WHAT YOU NEED TO DO: The records that follow need to be printed exactly. Leave out each image.

MATERIAL FOR THE TASK:
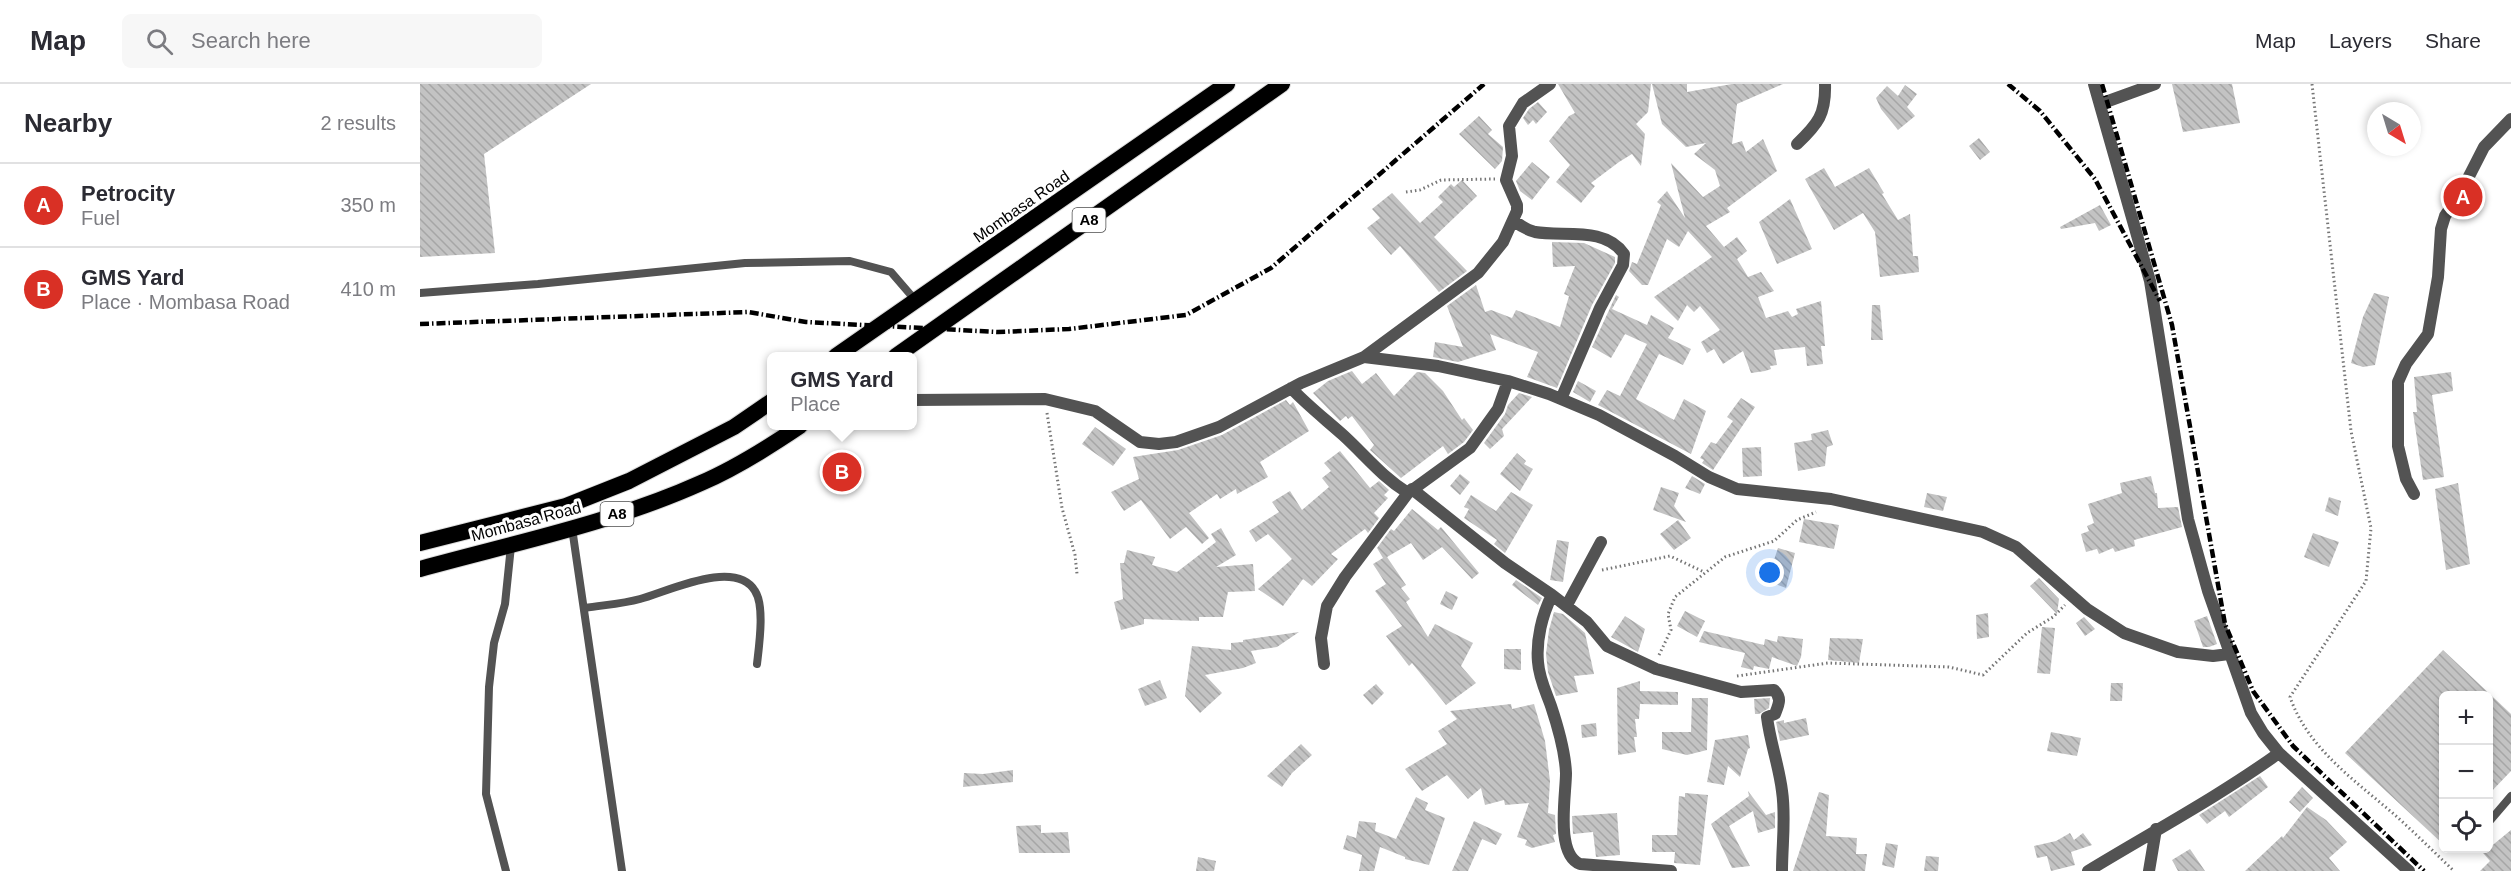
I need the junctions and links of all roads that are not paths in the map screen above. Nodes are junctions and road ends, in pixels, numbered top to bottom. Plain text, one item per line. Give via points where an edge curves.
1 (1227, 84) edge
2 (1282, 84) edge
3 (1550, 84) edge
4 (1825, 84) edge
5 (2094, 84) edge
6 (2156, 84) edge
7 (2100, 104) junction
8 (2511, 119) edge
9 (1797, 144) dead end
10 (1514, 221) junction
11 (420, 293) edge
12 (916, 301) junction
13 (843, 352) edge
14 (903, 352) edge
15 (1364, 357) junction
16 (1508, 381) junction
17 (1291, 388) junction
18 (1561, 399) junction
19 (917, 400) edge
20 (767, 404) edge
21 (794, 430) edge
22 (1410, 491) junction
23 (2414, 494) dead end
24 (572, 528) junction
25 (1601, 542) dead end
26 (420, 543) edge
27 (512, 544) junction
28 (420, 569) edge
29 (1552, 595) junction
30 (1568, 605) junction
31 (585, 608) junction
32 (2229, 654) junction
33 (758, 664) dead end
34 (1324, 664) dead end
35 (2279, 753) junction
36 (2511, 796) edge
37 (2493, 818) edge
38 (2156, 829) junction
39 (506, 871) edge
40 (622, 871) edge
41 (1671, 871) edge
42 (1782, 871) edge
43 (2088, 871) edge
44 (2149, 871) edge
45 (2409, 871) edge

1 - 12 highway, Mombasa Road / A8
2 - 14 highway, A8
3 - 10 street via 1523,103 1513,117 1509,135 1512,156 1506,180 1517,205
4 - 9 street via 1819,122
5 - 7 street
6 - 7 street
7 - 32 street via 2150,281 2188,519
8 - 23 street via 2484,147 2445,216 2428,334 2398,382 2398,446
10 - 15 street via 1478,273
10 - 18 street via 1536,232 1572,233 1604,240 1624,254 1623,265
11 - 12 lane via 745,262 850,261 891,272
12 - 13 highway, Mombasa Road / A8
15 - 16 street via 1438,366
15 - 17 street
16 - 18 street
16 - 22 street via 1498,409 1470,448
17 - 19 street via 1206,432 1159,444 1140,442 1095,411 1045,399
17 - 22 street via 1381,475
18 - 32 street via 1599,415 1722,484 1755,492 1840,500 1997,537 2030,557 2103,621 2178,652
20 - 26 highway, Mombasa Road / A8 via 734,427 629,481 566,506
21 - 24 highway, Mombasa Road / A8 via 703,483
22 - 29 street
22 - 34 street via 1326,606 1321,638
24 - 27 highway, Mombasa Road / A8
24 - 31 lane
25 - 30 street
27 - 28 highway, Mombasa Road / A8
27 - 39 lane via 489,687 486,794
29 - 30 street
29 - 41 street via 1540,635 1538,664 1564,755 1566,848 1580,864
30 - 42 street via 1607,646 1656,669 1741,692 1774,690 1779,695 1775,714 1767,717 1782,788
31 - 33 lane via 637,600 716,576 732,577 746,582 758,600
31 - 40 lane
32 - 35 street via 2251,713
35 - 38 street via 2233,786
35 - 45 street
36 - 37 lane
38 - 43 street
38 - 44 street

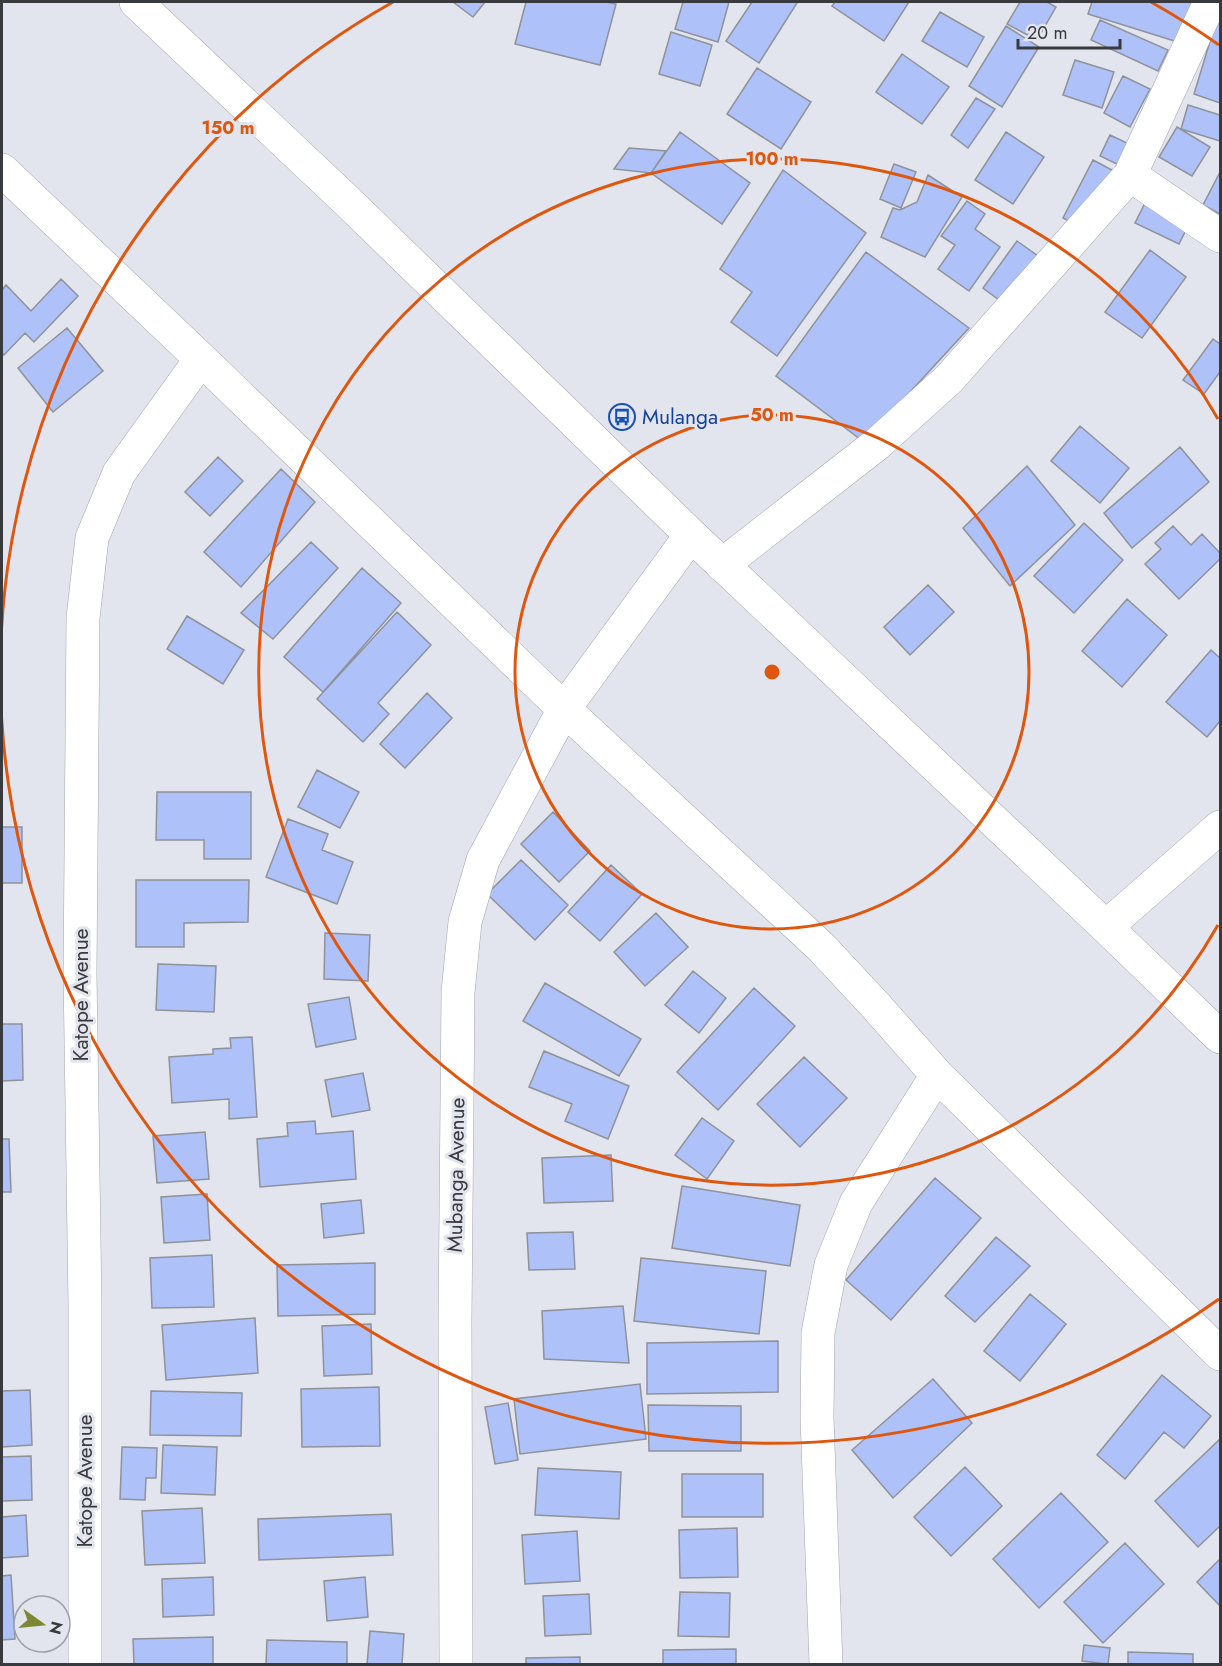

EXERCISE SOLUTION:
I need the junctions and links of all roads that are not paths in the map screen above. Nodes are junctions and road ends, in pixels, numbered top to bottom. Plain text, one item per line. Give via points where an edge curves.
1 (1227, 84) edge
2 (1282, 84) edge
3 (1550, 84) edge
4 (1825, 84) edge
5 (2094, 84) edge
6 (2156, 84) edge
7 (2100, 104) junction
8 (2511, 119) edge
9 (1797, 144) dead end
10 (1514, 221) junction
11 (420, 293) edge
12 (916, 301) junction
13 (843, 352) edge
14 (903, 352) edge
15 (1364, 357) junction
16 (1508, 381) junction
17 (1291, 388) junction
18 (1561, 399) junction
19 (917, 400) edge
20 (767, 404) edge
21 (794, 430) edge
22 (1410, 491) junction
23 (2414, 494) dead end
24 (572, 528) junction
25 (1601, 542) dead end
26 (420, 543) edge
27 (512, 544) junction
28 (420, 569) edge
29 (1552, 595) junction
30 (1568, 605) junction
31 (585, 608) junction
32 (2229, 654) junction
33 (758, 664) dead end
34 (1324, 664) dead end
35 (2279, 753) junction
36 (2511, 796) edge
37 (2493, 818) edge
38 (2156, 829) junction
39 (506, 871) edge
40 (622, 871) edge
41 (1671, 871) edge
42 (1782, 871) edge
43 (2088, 871) edge
44 (2149, 871) edge
45 (2409, 871) edge

1 - 12 highway, Mombasa Road / A8
2 - 14 highway, A8
3 - 10 street via 1523,103 1513,117 1509,135 1512,156 1506,180 1517,205
4 - 9 street via 1819,122
5 - 7 street
6 - 7 street
7 - 32 street via 2150,281 2188,519
8 - 23 street via 2484,147 2445,216 2428,334 2398,382 2398,446
10 - 15 street via 1478,273
10 - 18 street via 1536,232 1572,233 1604,240 1624,254 1623,265
11 - 12 lane via 745,262 850,261 891,272
12 - 13 highway, Mombasa Road / A8
15 - 16 street via 1438,366
15 - 17 street
16 - 18 street
16 - 22 street via 1498,409 1470,448
17 - 19 street via 1206,432 1159,444 1140,442 1095,411 1045,399
17 - 22 street via 1381,475
18 - 32 street via 1599,415 1722,484 1755,492 1840,500 1997,537 2030,557 2103,621 2178,652
20 - 26 highway, Mombasa Road / A8 via 734,427 629,481 566,506
21 - 24 highway, Mombasa Road / A8 via 703,483
22 - 29 street
22 - 34 street via 1326,606 1321,638
24 - 27 highway, Mombasa Road / A8
24 - 31 lane
25 - 30 street
27 - 28 highway, Mombasa Road / A8
27 - 39 lane via 489,687 486,794
29 - 30 street
29 - 41 street via 1540,635 1538,664 1564,755 1566,848 1580,864
30 - 42 street via 1607,646 1656,669 1741,692 1774,690 1779,695 1775,714 1767,717 1782,788
31 - 33 lane via 637,600 716,576 732,577 746,582 758,600
31 - 40 lane
32 - 35 street via 2251,713
35 - 38 street via 2233,786
35 - 45 street
36 - 37 lane
38 - 43 street
38 - 44 street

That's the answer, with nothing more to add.